(Extracted data entries)
+===+

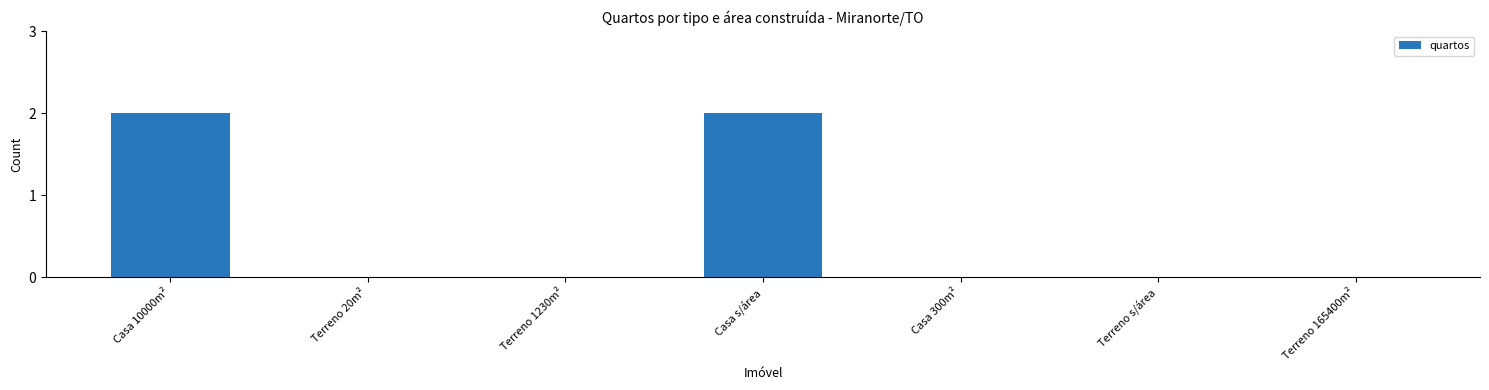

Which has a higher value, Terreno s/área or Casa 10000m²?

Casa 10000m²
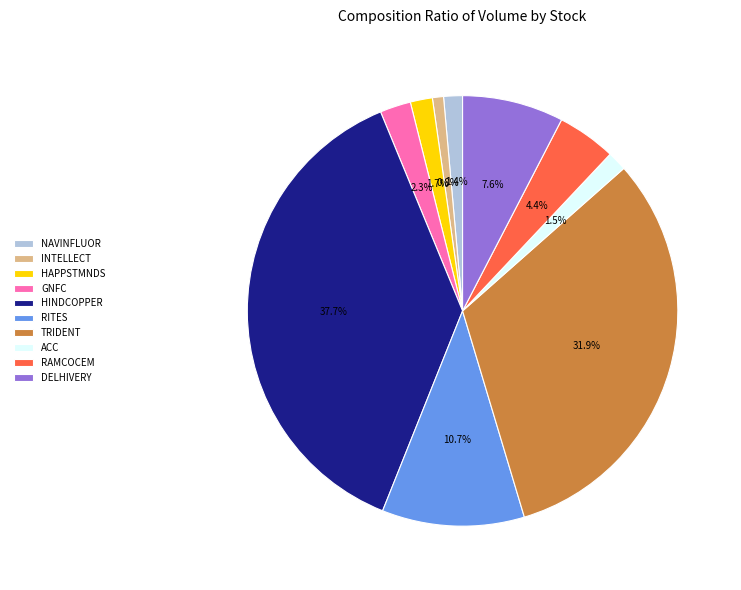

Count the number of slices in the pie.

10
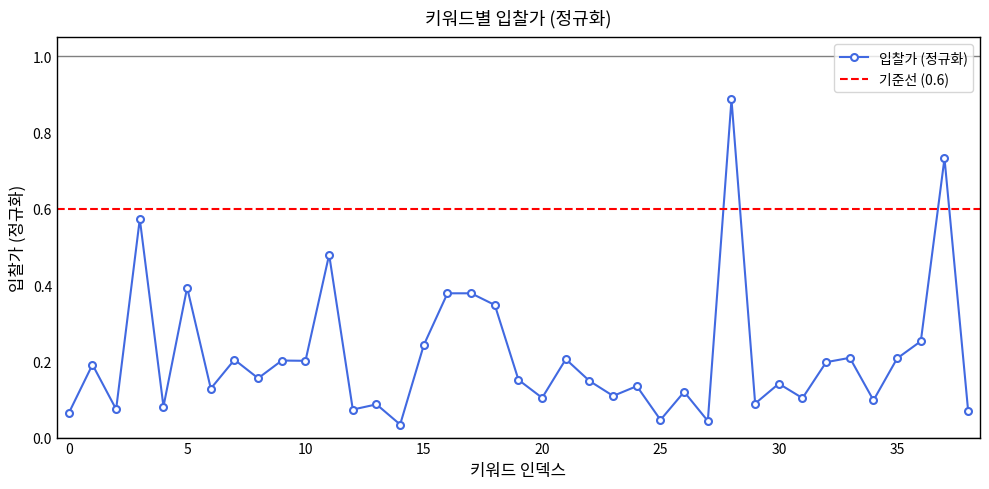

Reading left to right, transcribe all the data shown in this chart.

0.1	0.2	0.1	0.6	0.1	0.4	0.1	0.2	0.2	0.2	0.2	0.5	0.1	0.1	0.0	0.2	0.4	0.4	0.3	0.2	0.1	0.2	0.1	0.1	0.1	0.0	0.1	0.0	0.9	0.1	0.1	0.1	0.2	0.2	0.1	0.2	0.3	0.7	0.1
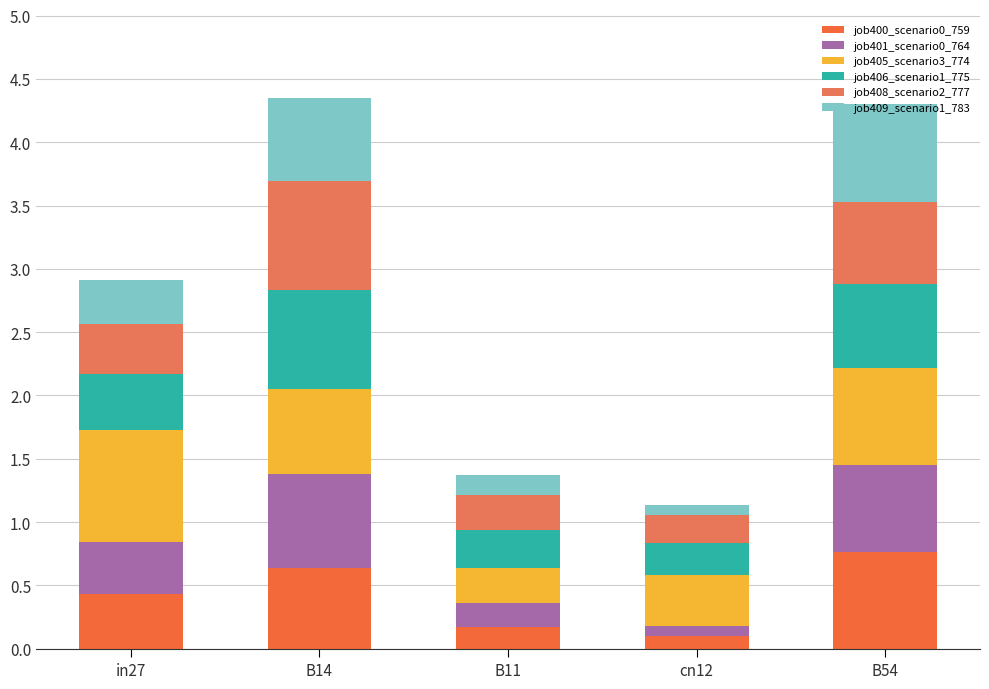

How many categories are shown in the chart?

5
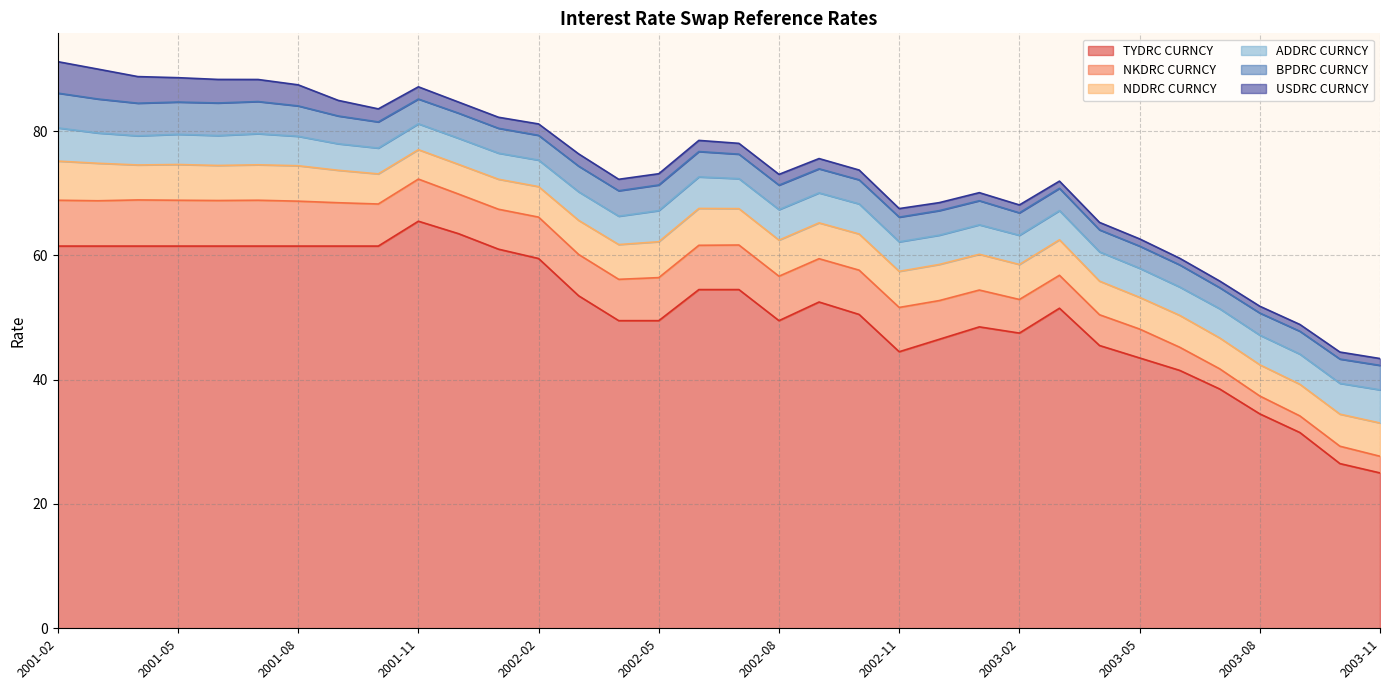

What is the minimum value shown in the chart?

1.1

+===+

Rewrite the rows from the line holding "Count the number of slices in the pie." through the end of the rows, inclusive, swapping every "chart" for "graph" and leaving all else unchanged. Omit the pictures from your answer.

Count the number of slices in the pie.

10

Reading left to right, transcribe all the data shown in this graph.

0.1	0.2	0.1	0.6	0.1	0.4	0.1	0.2	0.2	0.2	0.2	0.5	0.1	0.1	0.0	0.2	0.4	0.4	0.3	0.2	0.1	0.2	0.1	0.1	0.1	0.0	0.1	0.0	0.9	0.1	0.1	0.1	0.2	0.2	0.1	0.2	0.3	0.7	0.1

How many categories are shown in the graph?

5

What is the minimum value shown in the graph?

1.1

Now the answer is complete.